Su gusto por la lluvia es tan grande, que el primer de día de llovizna salió sin su paraguas, que usaba comúnmente para alejarse del sol.
Llegando a su trabajo como recién salido de la ducha, aunque con ropa.
A su jefe no le agradó ese espectáculo mojado que
desconcentraba a todos los otros trabajadores, y le pidió -por no decir ordenó-
que se comprará un paraguas, suponiendo que este carecía de uno.

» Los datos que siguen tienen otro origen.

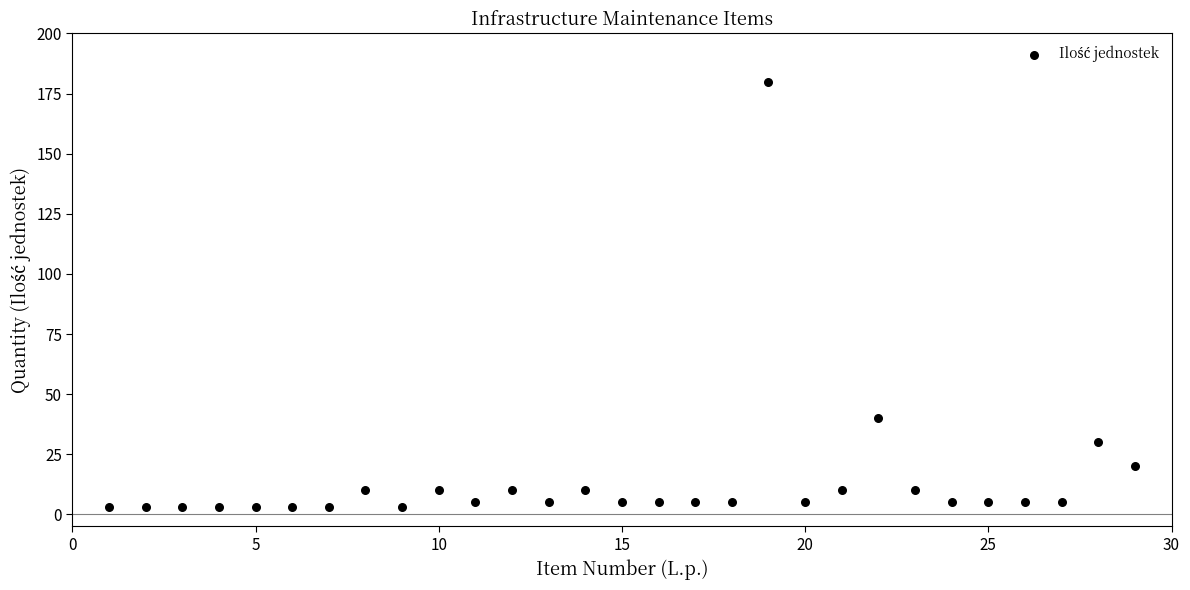

What Y value in the scatter plot is closest to 91?

40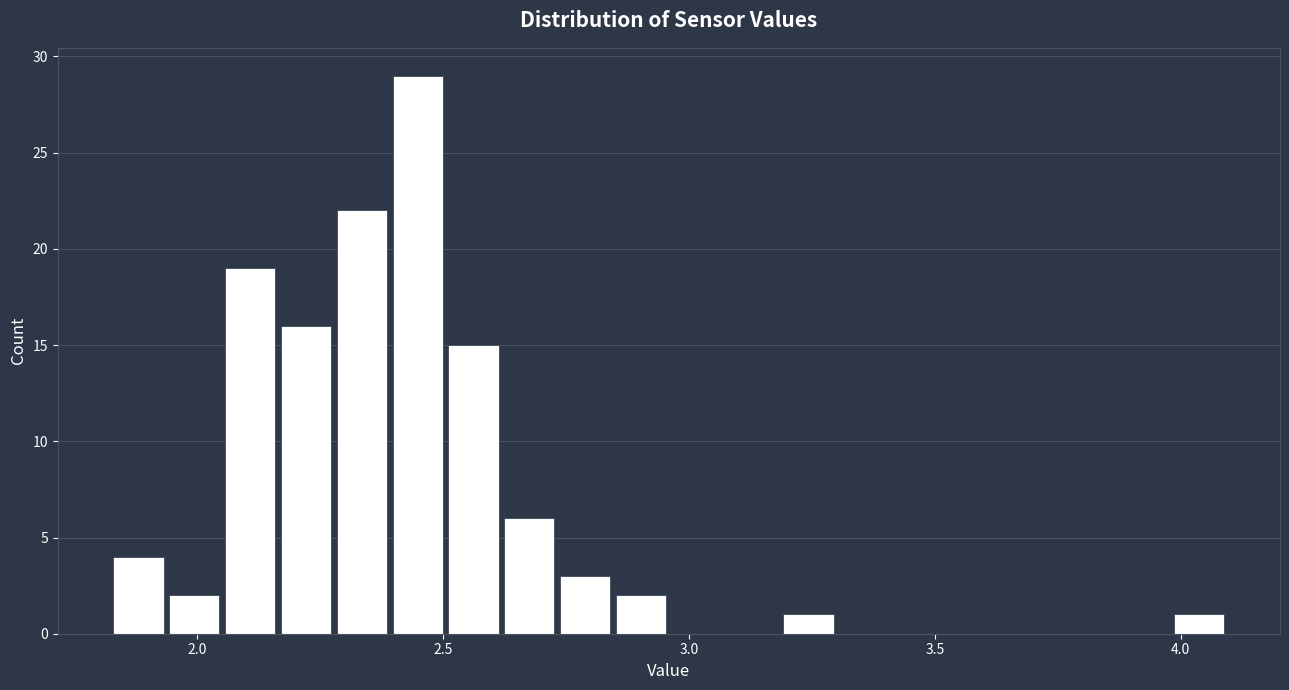

Around what value on the x-axis is the tallest bar? Give the approximate position of its centre, as read against the axis.

2.45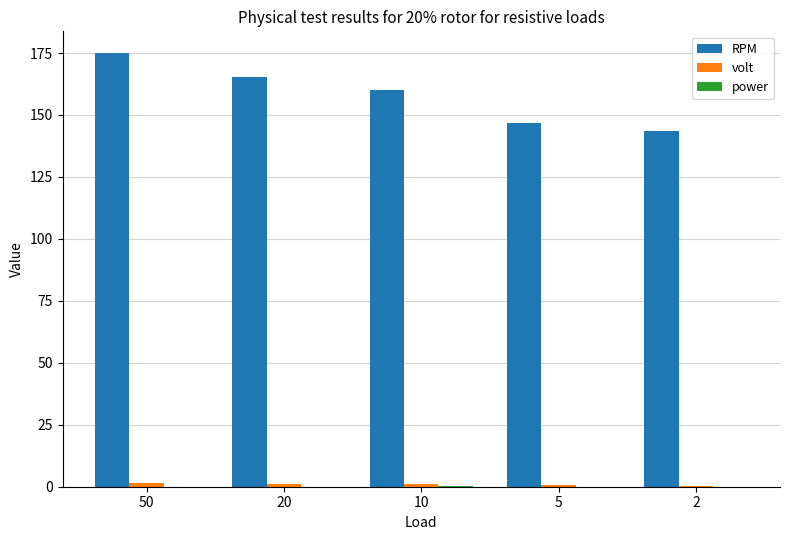

Which label corresponds to the largest value in the chart?

50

Al día siguiente, Henry mandó su ropa a lavar “El precio del
placer” se dijo entre risas, mientras sacaba su ropa de la lavandería. El sol
se mofaba de él como la cuenta recibida en la lavandería, lo que le anunciaba
un feo y caluroso día libre.
Habiendo pasado el segundo impase de lluvia en su trabajo,
esta vez con la advertencia: “Si vuelves a venir así, mejor no vuelvas”.
Decidió –recién- traer el paraguas el siguiente día.
Henry sale de su casa con él paraguas en la mano, para
suerte suya solo llueve poco, nada que le llame la atención. Apenas y estira la
mano fuera del paraguas, claro… con mucho cuidado para no mojarse las mangas
–hasta eso le revisaban-. La lluvia comienza a aumentar y Henry comienza a
acelerar el paso, solo faltan dos cuadras. “Falta poco, falta poco” repetía y repetía. Ya
falta solo una cuadra… pero… creo que despedirán a Henry.